Source: Westlake Chemical Partners Fourth Quarter 2020, Earnings Conference Call Slides February 2021.
The existence of the partnership is usually to demonstrate the total value of the parent company. Sometimes, the partnership is also seen as a vehicle to finance a particular part of the manufacturing process. This financing reduces the needs of the parent company to finance growth. Therefore the partnership will be around as long as it meets the needs originally foreseen by the management at the time of setup.
This partnership is one of the most healthy partnerships that I follow. There clearly needs to be some adjustments in the future. But partnership health is the main concern for any income investor. That health means that any cyclical setbacks will be met with a relatively quick recovery. Also low leveraged companies rarely run into serious trouble while often getting second and third chances. Therefore the long term risk of capital loss is far lower.
In the meantime, the parent company has plans to grow in the cyclical industries noted. That is good news for this partnership. The short position of the parent company in ethylene (and related products like polyethylene) demonstrates that the partnership capacity should be fully used in good times and other times in the industry cycle.

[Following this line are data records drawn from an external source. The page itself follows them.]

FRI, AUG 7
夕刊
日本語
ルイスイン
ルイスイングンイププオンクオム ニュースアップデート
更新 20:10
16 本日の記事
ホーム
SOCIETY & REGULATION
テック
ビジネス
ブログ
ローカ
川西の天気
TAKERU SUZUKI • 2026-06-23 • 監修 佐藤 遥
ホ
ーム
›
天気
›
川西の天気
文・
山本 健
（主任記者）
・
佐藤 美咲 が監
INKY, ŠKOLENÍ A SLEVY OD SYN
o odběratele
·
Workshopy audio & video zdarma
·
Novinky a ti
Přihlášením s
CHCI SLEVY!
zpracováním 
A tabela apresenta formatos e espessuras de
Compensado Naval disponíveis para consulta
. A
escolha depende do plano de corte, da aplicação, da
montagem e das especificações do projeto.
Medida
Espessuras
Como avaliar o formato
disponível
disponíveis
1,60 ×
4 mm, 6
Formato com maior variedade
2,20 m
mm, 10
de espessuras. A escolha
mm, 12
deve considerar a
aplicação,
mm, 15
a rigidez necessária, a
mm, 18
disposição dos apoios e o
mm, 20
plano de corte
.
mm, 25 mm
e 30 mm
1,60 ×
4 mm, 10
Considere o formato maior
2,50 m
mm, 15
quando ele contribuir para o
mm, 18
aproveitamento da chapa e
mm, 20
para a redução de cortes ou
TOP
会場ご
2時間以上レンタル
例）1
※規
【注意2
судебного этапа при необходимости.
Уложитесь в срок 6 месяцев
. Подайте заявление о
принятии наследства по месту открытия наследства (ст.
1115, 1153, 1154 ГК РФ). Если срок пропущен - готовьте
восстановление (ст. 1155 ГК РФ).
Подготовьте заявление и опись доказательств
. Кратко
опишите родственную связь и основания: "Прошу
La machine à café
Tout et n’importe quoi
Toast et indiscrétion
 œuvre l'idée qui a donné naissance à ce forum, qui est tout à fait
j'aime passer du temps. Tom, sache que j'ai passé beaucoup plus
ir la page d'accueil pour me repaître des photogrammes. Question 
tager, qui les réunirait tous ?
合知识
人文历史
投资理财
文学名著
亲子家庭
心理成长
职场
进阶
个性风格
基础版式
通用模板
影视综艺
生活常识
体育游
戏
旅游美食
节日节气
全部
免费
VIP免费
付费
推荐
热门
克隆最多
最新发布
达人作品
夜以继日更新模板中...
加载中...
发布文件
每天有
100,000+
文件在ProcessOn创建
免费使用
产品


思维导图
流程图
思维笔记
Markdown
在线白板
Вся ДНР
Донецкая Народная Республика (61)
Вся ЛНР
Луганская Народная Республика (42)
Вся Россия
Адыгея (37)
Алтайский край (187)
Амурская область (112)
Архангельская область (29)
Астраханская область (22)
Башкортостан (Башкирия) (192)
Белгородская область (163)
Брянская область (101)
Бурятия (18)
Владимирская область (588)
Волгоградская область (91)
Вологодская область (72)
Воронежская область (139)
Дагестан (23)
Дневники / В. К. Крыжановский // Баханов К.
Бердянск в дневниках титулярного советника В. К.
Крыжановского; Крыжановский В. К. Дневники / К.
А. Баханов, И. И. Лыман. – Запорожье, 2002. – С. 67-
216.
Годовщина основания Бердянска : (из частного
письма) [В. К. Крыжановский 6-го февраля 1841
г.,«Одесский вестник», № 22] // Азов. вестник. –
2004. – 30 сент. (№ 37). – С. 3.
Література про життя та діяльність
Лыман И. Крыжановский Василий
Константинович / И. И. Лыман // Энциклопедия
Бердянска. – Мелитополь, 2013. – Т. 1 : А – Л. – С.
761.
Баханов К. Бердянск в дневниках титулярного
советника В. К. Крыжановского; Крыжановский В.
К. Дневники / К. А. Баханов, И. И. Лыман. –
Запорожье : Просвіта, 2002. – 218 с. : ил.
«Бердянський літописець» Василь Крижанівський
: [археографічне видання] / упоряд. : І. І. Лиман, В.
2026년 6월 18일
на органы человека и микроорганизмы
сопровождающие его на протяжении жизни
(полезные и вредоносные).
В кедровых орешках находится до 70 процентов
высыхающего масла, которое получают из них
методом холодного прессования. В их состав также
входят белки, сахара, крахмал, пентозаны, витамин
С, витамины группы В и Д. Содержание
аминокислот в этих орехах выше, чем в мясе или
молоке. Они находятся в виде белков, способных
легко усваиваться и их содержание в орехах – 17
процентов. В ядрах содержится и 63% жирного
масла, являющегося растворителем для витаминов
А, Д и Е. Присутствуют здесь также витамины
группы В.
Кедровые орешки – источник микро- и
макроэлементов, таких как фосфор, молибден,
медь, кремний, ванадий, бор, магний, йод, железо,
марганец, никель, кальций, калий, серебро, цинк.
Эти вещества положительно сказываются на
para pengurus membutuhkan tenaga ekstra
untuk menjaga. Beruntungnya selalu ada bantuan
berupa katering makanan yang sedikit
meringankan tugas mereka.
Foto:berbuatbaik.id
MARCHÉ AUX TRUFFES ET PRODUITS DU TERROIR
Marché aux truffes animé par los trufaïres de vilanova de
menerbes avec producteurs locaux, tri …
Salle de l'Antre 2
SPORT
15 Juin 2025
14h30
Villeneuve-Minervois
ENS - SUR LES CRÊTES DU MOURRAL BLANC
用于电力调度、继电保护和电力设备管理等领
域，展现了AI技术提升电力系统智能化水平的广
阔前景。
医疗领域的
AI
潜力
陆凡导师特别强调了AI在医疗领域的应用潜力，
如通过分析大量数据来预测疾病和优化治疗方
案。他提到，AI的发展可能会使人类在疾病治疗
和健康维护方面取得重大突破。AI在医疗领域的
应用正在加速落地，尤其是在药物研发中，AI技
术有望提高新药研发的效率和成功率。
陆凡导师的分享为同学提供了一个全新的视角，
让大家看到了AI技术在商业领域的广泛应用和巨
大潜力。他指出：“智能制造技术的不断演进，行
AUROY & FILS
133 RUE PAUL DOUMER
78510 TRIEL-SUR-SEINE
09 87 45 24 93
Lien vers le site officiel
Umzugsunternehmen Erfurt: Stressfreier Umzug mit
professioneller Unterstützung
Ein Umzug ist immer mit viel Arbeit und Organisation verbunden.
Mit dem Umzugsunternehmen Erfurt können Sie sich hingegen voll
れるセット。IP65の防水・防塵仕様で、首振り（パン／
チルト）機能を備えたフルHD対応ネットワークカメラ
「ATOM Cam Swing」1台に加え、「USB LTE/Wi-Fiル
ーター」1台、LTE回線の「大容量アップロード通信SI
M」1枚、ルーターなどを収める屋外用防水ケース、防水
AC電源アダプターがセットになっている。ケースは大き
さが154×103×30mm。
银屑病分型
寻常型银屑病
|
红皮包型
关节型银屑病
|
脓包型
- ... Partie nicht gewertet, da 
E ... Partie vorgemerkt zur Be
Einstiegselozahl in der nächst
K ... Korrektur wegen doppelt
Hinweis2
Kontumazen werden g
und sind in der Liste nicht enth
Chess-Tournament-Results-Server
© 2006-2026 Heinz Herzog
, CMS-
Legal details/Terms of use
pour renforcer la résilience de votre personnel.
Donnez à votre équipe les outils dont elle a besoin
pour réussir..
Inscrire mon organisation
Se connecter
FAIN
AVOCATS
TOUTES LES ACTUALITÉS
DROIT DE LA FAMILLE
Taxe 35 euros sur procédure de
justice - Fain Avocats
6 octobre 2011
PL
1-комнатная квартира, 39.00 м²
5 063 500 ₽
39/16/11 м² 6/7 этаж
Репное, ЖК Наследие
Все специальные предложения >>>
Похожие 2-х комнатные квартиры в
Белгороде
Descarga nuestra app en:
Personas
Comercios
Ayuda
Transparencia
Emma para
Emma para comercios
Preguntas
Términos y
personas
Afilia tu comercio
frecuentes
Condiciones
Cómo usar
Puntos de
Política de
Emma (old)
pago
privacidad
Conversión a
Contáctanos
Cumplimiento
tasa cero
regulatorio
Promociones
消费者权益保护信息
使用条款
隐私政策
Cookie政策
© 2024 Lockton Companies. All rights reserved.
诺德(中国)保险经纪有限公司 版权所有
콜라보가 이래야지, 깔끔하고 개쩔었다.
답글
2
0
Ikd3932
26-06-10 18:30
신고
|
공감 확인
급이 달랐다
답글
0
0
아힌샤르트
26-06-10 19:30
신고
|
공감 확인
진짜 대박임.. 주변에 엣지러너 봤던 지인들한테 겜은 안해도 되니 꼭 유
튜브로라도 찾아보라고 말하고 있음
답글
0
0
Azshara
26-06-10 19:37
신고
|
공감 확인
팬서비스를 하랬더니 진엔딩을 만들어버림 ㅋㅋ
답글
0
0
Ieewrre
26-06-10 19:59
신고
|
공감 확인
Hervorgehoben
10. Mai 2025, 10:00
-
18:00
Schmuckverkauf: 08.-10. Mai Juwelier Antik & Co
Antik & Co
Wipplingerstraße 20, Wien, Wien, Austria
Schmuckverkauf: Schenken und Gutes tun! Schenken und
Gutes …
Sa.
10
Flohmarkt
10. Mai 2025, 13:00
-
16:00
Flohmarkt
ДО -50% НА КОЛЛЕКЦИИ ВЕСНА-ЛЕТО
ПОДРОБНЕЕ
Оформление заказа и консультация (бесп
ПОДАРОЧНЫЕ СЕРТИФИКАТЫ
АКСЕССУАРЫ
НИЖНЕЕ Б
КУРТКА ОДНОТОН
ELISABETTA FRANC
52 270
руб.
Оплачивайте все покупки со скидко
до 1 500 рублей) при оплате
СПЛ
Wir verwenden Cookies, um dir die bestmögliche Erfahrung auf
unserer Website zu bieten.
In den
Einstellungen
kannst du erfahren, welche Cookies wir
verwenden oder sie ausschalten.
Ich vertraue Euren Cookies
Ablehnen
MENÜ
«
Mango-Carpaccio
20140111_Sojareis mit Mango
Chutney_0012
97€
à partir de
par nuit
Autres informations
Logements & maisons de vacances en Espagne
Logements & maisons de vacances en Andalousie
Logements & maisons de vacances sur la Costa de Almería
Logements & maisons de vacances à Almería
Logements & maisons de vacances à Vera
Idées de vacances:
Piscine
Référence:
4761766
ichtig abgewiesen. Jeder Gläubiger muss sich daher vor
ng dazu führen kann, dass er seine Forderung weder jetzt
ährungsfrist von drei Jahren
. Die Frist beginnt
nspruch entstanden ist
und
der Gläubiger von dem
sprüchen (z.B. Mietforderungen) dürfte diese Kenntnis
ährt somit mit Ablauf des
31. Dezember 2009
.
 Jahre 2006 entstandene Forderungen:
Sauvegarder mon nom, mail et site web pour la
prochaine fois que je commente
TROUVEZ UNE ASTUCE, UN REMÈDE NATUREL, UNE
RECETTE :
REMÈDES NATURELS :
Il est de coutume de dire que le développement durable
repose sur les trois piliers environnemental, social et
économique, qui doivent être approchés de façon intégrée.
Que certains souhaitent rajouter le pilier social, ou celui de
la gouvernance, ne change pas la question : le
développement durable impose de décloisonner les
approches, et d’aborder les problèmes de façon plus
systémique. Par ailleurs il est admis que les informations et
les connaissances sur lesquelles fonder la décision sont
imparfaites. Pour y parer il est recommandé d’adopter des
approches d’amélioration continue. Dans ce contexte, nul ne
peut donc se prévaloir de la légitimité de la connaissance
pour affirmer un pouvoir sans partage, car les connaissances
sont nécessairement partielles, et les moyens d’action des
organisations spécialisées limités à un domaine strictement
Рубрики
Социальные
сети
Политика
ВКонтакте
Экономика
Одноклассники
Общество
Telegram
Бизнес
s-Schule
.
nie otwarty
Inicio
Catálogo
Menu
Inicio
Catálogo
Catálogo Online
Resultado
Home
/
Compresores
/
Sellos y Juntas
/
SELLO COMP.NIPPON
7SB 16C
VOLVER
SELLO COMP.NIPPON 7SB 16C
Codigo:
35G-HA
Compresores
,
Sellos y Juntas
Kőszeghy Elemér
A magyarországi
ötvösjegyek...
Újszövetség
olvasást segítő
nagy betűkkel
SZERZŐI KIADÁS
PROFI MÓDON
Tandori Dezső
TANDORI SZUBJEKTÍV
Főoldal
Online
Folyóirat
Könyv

I suspect on the risk scale that the dependence on a main customer whose products are commodities may be more risky than a typical midstream pipeline company that transports products with some added profit centers. Oil and gas is definitely needed during a downturn. Products made from ethylene have variable amounts of "necessity" levels. But I can also see different points of view here. The conservative financing definitely offsets any strategic risk due to the exposure to the commodity markets.
For those willing to look at a very atypical partnership, this one may be enticing for both the payout and the growth potential. The parent company appears to be very supportive at the current time.
Midstream is so out of favor that the current distribution is as much as many investors make in a total return long term. Any appreciation potential is "icing on the cake". This one appears to have a lot of icing.